Professor Nick Black, an academic currently commissioned by NHS England to review Hospital Standardised Mortality Ratios (HSMR) and their use, has recently spoken out against the use of a measure he deems “spurious”, encouraging patients to simply ignore them.
HSMR have been published by Dr Foster Intelligence since 2001 and compare the expected rate of death to the actual rate of death in any given hospital. While this data has been credited with drawing attention to alarming standards of care, such as at Mid-Staffordshire hospital, Professor Black has now suggested that the data offers no use and could be misleading for patients.
Speaking to the BBC, Professor Black said: “I don’t think there’s any value in the publication of HSMR and I’d go further, I think it’s actually a distraction because it gives... a misleading idea of the quality of care of the hospital.”

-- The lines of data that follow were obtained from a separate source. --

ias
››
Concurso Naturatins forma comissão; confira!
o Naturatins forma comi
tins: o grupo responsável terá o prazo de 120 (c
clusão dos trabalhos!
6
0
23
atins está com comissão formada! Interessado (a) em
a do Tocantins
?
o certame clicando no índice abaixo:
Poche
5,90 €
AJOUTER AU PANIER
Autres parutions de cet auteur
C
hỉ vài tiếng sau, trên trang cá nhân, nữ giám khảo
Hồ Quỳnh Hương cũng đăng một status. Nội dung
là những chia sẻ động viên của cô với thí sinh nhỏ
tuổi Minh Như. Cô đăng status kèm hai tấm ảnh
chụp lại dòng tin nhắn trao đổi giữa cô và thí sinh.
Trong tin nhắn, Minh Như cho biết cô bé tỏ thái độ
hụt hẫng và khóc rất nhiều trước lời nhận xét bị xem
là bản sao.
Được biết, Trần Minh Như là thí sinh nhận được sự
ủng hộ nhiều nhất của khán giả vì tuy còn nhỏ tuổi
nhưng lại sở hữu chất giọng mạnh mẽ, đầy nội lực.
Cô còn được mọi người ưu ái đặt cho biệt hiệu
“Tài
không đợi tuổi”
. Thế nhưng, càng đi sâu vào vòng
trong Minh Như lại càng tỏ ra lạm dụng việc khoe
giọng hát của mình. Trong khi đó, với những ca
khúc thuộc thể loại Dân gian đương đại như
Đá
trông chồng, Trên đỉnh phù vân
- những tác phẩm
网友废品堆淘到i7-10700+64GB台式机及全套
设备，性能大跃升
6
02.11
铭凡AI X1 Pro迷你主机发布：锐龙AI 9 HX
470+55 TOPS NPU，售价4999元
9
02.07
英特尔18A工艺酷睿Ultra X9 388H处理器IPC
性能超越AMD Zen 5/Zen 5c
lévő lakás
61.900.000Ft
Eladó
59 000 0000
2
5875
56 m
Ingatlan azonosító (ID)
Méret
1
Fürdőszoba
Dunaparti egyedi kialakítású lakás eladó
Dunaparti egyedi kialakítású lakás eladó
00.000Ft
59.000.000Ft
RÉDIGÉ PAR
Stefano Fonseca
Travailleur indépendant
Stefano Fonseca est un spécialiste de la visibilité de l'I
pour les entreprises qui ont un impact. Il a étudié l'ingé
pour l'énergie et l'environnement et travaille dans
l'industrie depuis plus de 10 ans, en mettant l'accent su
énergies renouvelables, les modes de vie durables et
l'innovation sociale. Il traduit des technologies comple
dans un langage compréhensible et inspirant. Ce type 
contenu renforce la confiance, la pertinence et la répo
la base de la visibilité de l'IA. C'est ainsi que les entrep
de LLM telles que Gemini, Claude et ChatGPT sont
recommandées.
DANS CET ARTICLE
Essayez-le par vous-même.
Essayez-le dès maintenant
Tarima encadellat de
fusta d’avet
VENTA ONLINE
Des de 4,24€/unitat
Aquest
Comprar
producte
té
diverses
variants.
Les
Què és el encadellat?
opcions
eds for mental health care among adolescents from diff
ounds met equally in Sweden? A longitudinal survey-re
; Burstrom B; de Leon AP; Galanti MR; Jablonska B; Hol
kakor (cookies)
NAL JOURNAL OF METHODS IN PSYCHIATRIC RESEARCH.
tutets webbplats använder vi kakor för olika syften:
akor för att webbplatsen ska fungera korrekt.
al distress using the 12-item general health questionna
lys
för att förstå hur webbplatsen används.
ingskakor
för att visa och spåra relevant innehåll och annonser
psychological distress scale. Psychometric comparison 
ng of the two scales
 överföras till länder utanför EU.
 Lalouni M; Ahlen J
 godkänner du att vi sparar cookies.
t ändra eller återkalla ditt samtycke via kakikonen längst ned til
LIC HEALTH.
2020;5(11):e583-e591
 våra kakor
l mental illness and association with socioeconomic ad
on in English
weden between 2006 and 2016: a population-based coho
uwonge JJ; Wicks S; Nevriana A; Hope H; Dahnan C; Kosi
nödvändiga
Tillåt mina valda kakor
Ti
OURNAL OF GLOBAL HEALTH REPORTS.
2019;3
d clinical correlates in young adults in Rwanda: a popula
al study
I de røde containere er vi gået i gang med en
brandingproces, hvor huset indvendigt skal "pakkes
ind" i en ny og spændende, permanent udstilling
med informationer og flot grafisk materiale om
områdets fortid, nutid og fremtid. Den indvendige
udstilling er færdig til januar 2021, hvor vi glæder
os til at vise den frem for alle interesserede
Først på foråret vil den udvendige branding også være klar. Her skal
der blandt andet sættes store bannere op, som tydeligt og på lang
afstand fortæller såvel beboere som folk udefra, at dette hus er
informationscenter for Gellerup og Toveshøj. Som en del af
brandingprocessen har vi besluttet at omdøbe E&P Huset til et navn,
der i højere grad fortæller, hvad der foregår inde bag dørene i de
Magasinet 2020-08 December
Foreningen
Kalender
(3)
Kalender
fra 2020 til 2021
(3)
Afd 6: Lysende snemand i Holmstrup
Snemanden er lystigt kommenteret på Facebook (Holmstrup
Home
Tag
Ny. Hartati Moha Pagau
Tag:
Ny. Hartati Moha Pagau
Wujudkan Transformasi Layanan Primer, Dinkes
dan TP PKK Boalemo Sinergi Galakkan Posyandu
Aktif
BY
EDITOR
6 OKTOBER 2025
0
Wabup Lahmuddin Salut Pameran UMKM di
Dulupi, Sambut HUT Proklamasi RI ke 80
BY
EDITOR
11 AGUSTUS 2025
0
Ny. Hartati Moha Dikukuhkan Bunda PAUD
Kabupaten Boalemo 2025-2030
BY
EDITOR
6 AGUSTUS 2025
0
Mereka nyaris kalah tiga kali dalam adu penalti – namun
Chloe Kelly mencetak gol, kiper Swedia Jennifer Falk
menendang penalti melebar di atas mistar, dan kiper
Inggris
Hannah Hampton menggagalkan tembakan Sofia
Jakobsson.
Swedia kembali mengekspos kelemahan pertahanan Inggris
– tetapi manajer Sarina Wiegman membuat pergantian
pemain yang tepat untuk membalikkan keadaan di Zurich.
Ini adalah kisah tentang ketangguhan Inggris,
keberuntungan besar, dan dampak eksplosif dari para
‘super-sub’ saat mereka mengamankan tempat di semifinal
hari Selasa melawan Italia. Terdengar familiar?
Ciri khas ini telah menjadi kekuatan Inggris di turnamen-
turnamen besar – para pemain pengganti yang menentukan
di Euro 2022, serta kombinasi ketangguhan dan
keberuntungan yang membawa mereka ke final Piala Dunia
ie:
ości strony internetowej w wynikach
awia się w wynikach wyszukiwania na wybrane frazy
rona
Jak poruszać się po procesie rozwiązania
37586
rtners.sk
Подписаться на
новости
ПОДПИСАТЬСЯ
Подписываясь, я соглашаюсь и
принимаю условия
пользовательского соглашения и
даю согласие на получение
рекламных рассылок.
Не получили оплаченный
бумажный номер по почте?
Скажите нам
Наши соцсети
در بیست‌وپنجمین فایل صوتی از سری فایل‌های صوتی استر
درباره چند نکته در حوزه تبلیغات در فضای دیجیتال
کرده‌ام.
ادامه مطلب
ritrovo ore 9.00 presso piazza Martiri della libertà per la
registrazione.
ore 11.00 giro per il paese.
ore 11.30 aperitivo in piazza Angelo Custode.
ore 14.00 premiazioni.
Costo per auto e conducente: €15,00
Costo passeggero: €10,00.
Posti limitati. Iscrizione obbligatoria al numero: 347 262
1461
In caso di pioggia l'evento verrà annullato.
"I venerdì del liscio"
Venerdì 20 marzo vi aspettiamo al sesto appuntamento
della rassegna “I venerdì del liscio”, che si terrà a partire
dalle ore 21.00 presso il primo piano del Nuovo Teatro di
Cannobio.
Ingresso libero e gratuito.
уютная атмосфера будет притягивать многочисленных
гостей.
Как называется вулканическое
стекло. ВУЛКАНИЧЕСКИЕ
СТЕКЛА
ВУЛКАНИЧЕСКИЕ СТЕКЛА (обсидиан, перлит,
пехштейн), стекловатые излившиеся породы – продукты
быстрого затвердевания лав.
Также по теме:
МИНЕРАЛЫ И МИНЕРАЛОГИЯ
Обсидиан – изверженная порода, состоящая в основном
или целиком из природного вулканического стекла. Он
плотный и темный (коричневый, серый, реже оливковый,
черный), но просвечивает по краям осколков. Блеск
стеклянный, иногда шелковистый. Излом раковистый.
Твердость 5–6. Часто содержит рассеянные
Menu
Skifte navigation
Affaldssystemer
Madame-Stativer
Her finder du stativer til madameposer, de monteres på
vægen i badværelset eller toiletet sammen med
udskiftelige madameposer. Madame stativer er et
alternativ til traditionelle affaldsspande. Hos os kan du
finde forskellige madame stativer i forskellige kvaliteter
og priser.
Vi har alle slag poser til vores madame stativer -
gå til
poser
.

He suggested that the accuracy of HSMR is compromised as the measure fails to consider other factors that could affect the figures, such as whether sufficient hospice care is available in the area.
Ahead of his full review due in December, Professor Black said that efforts should be directed towards “measures of the quality of care” and not on “a spurious measure of mortality ratios”.
His message to patients on HSMR was clear: “Personally, I would suggest the public ignore them.”